One morning in Mandalay I ended up sitting at a tiny roadside stall with a young Burmese couple. I suspected from the young man’s very western-style clothing, the woman’s refined Burmese outfit and their fresh haircuts that they were upper class Burmese.
Since it was my first time eating at that particular stall, the young man ended up helping me order. He spoke English surprisingly fluently. So I struck up a conversation.
I quickly found out that they lived in Amalapura, a small town south of Mandalay. I asked him why they’d come into the city that day. He’d come to apply for a passport because he planned to go to Bangkok soon.
Ah, ha! That was more proof that I was speaking to a wealthy Burmese couple. Because of the Burmese currency’s low value combined with very low salaries paid for most jobs in Myanmar, it was exceedingly expensive for Burmese citizens to travel abroad .
As it turned out, this young man had been to Bangkok several times already. His passport had expired, which is why he needed a new one.
I asked why he liked Bangkok so much and what he enjoyed doing there.

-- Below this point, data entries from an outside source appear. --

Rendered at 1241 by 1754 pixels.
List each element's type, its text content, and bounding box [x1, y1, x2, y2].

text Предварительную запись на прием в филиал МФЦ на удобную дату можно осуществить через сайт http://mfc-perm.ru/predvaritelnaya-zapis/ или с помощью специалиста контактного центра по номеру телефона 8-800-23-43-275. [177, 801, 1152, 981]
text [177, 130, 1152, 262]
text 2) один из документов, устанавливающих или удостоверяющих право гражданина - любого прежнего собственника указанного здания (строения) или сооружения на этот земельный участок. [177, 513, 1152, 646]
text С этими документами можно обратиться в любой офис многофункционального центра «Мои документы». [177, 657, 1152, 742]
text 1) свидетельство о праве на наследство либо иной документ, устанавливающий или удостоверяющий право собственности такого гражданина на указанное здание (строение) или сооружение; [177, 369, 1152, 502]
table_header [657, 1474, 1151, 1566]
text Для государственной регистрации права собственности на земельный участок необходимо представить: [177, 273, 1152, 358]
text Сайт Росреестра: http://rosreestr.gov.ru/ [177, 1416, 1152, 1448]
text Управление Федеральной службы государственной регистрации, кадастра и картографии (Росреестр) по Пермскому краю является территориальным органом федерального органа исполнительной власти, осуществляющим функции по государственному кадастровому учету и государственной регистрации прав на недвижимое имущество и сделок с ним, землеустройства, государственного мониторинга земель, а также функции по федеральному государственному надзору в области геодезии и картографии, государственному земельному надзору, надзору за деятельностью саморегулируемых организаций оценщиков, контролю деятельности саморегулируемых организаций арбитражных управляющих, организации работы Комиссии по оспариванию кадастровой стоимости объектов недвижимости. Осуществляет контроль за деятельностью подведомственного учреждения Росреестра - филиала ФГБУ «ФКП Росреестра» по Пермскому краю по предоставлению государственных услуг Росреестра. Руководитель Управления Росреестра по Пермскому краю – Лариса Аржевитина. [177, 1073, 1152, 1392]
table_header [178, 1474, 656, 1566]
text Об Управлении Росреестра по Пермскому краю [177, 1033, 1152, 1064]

Shopping. He loved Bangkok’s famous MBK shopping mall. He liked to buy trendy clothes, shoes, watches and electronics. He said that he couldn’t buy most of those in Myanmar. Thailand had a much better selection.
By then I was exceedingly curious to know how such a young Burmese man could afford to travel to Thailand regularly and buy designer goods. I asked his profession. He was just a university student. Ah, so his parents were clearly wealthy.
It turned out that his family owned weaving and fabric factories in Amalapura. The town is famous for fabrics. His family’s factories produced cotton and silk. The silk, he explained, was used mainly for weddings.
As we chatted away, his auntie and cousin arrived and sat down to join us. He was the only one who spoke English well, but the women all looked on, smiling a lot and tossing in a few words here and there.
Eventually I finished my bowl of noodles and pulled out my wallet to pay. Before I could take out any money however, the auntie quickly pulled out a large rolled-up wad of cash and promptly paid for all of us.
I thanked her profusely for breakfast and set out on my day, a huge smile across my face for having met such friendly and gracious people.
QUESTIONS:
Do you chat with local people when you’re traveling?
What interesting things have you learned from such chats?